Stated task 1:
List every kind of abuse that the guest post on dissociation and meditation below names.
Stated task 2:
Render this sentence from the guest post on dissociation and meditation into Spanish: "I first heard about healing meditation during a trip to an ashram."

Document extract:

Updated:…..From Dissociation to Awareness

A guest post by Elisabeth, who writes about her experiences as a trauma survivor at stolenchildhood.wordpress.com

Meditation

Dissociation was my defense mechanism of choice when I was young. The sexual, physical and emotional abuse started when I was only three years old, and I could not escape it, so I learned to leave my body entirely. At the time, it kept me sane. In adulthood, it wasn’t serving me, but I didn’t know that.

When I found yoga sixteen years ago, I was living my life in my mind. I did not realize that there was another way to live. I was so dissociated that the only moments I spent in my body were in yoga class, and honestly, I was pretty good at doing yoga without grounding myself (except for the balancing postures).

I first heard about healing meditation during a trip to an ashram. Honestly, before the trip, I thought meditation involved sitting on a mountain top chanting mantras for days. I really had no interest. I tried meditation while at the ashram, but it was extremely challenging for me. My mind had always run my life. I didn’t know how to quiet my mind. When I was successful, I felt like I lost myself completely. When my mind was quiet, I ceased to exist. That produced more fear. I made a decision that meditation was not for me.

Given data:

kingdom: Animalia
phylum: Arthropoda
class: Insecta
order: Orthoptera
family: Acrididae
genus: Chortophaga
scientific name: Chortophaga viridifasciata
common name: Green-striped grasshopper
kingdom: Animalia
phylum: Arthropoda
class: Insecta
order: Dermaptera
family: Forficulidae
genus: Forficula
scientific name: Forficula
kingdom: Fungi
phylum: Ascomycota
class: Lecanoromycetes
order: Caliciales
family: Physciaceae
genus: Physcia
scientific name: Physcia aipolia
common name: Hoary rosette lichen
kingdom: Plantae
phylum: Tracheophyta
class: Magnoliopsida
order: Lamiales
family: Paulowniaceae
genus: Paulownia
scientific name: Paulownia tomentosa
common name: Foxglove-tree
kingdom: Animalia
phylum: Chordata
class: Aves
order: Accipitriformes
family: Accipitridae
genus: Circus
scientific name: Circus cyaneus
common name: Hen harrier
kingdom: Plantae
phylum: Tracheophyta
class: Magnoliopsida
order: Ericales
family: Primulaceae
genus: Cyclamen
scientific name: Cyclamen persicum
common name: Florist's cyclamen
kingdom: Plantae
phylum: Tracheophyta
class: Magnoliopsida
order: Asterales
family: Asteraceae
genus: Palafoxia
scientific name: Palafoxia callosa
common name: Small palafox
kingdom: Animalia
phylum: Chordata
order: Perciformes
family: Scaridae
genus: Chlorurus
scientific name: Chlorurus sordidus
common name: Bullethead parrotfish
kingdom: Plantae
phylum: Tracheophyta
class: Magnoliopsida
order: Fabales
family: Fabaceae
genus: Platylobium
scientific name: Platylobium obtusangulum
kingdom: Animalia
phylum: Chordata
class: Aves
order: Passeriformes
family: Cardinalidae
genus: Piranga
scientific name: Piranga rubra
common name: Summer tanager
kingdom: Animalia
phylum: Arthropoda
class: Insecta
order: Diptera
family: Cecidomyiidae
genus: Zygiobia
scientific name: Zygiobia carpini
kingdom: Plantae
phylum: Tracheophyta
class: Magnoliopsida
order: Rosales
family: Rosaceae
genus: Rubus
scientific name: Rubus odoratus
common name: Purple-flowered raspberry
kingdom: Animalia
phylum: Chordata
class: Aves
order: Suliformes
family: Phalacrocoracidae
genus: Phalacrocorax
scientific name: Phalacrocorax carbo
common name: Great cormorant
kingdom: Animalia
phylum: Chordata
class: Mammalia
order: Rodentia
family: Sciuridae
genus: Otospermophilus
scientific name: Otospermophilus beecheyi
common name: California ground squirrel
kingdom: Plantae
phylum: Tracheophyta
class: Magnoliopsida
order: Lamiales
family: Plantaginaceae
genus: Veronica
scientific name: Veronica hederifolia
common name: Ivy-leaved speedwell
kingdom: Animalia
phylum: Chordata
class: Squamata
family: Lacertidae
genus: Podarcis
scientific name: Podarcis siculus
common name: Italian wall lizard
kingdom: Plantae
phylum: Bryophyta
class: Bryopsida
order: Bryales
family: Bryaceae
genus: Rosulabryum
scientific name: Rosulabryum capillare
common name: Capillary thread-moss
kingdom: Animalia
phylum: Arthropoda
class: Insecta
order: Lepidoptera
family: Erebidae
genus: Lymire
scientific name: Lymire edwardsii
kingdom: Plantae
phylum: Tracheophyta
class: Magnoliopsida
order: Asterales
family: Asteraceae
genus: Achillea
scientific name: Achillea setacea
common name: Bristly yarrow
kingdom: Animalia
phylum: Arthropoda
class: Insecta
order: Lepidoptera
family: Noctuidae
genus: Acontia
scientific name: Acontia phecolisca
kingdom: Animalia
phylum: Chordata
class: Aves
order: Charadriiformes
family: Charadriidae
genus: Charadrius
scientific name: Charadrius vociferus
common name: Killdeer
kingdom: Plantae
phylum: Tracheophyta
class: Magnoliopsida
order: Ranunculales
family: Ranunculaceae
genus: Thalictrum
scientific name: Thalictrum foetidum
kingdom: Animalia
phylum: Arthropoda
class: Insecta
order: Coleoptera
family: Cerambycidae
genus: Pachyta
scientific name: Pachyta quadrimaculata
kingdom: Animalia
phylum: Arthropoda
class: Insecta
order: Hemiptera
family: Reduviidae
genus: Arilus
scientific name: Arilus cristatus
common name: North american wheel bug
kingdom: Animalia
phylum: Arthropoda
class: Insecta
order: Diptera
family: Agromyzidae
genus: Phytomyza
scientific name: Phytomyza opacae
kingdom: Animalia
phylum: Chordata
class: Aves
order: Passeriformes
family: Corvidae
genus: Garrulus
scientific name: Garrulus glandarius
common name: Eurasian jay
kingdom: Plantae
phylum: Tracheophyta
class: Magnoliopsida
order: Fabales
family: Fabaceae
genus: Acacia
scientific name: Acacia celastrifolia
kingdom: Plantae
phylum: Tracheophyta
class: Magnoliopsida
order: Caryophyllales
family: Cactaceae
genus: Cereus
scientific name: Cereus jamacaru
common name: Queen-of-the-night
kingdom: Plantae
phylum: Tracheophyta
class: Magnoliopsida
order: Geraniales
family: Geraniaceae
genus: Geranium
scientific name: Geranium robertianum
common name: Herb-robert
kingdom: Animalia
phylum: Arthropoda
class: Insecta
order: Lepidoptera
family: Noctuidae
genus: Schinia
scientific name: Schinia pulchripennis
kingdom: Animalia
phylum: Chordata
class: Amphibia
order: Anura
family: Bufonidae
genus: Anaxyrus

Task solution 1:
Sexual, physical, emotional

Task solution 2:
Oí hablar por primera vez de la meditación sanadora durante un viaje a un ashram.